What is being asked - Repeat every record below exactly, omitting any pictures.

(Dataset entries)
+ + + + +
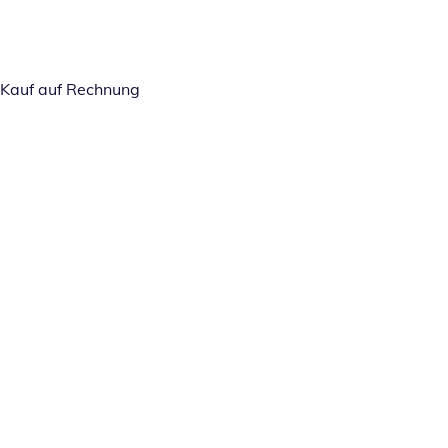
Kauf auf Rechnung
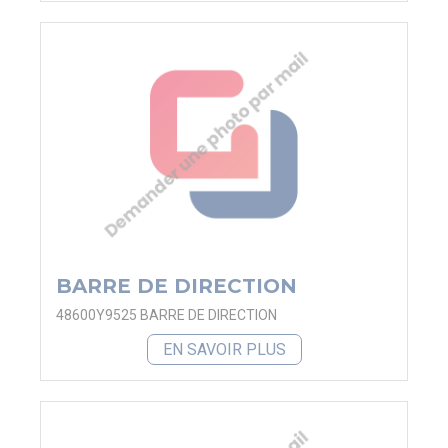
BARRE DE DIRECTION
48600Y9525 BARRE DE DIRECTION
EN SAVOIR PLUS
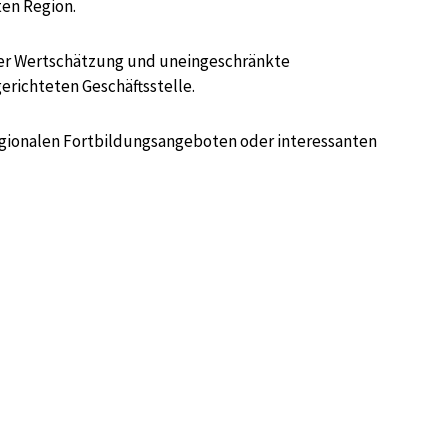
ten Region.
ber Wertschätzung und uneingeschränkte
erichteten Geschäftsstelle.
egionalen Fortbildungsangeboten oder interessanten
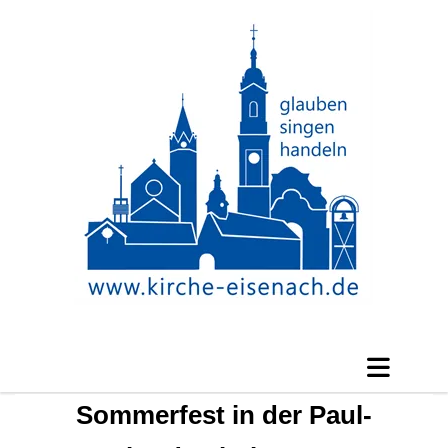
Sommerfest in der Paul-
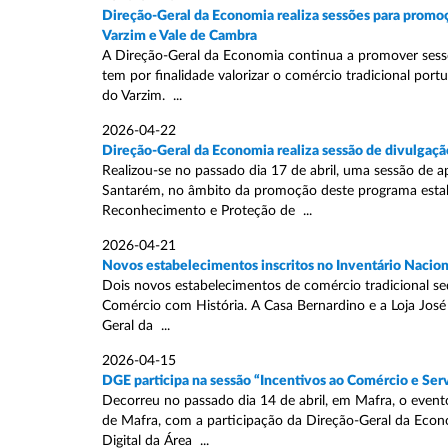
Direção-Geral da Economia realiza sessões para promoç
Varzim e Vale de Cambra
A Direção-Geral da Economia continua a promover sessõ
tem por finalidade valorizar o comércio tradicional port
do Varzim. ...
2026-04-22
Direção-Geral da Economia realiza sessão de divulgaçã
Realizou-se no passado dia 17 de abril, uma sessão de 
Santarém, no âmbito da promoção deste programa estabe
Reconhecimento e Proteção de ...
2026-04-21
Novos estabelecimentos inscritos no Inventário Nacion
Dois novos estabelecimentos de comércio tradicional sed
Comércio com História. A Casa Bernardino e a Loja José
Geral da ...
2026-04-15
DGE participa na sessão “Incentivos ao Comércio e Ser
Decorreu no passado dia 14 de abril, em Mafra, o evento
de Mafra, com a participação da Direção-Geral da Econ
Digital da Área ...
+ + + + +
Answer space -
Kauf auf Rechnung
BARRE DE DIRECTION
48600Y9525 BARRE DE DIRECTION
EN SAVOIR PLUS
ten Region.
ber Wertschätzung und uneingeschränkte
erichteten Geschäftsstelle.
egionalen Fortbildungsangeboten oder interessanten
Sommerfest in der Paul-
Direção-Geral da Economia realiza sessões para promoç
Varzim e Vale de Cambra
A Direção-Geral da Economia continua a promover sessõ
tem por finalidade valorizar o comércio tradicional port
do Varzim. ...
2026-04-22
Direção-Geral da Economia realiza sessão de divulgaçã
Realizou-se no passado dia 17 de abril, uma sessão de 
Santarém, no âmbito da promoção deste programa estabe
Reconhecimento e Proteção de ...
2026-04-21
Novos estabelecimentos inscritos no Inventário Nacion
Dois novos estabelecimentos de comércio tradicional sed
Comércio com História. A Casa Bernardino e a Loja José
Geral da ...
2026-04-15
DGE participa na sessão “Incentivos ao Comércio e Ser
Decorreu no passado dia 14 de abril, em Mafra, o evento
de Mafra, com a participação da Direção-Geral da Econ
Digital da Área ...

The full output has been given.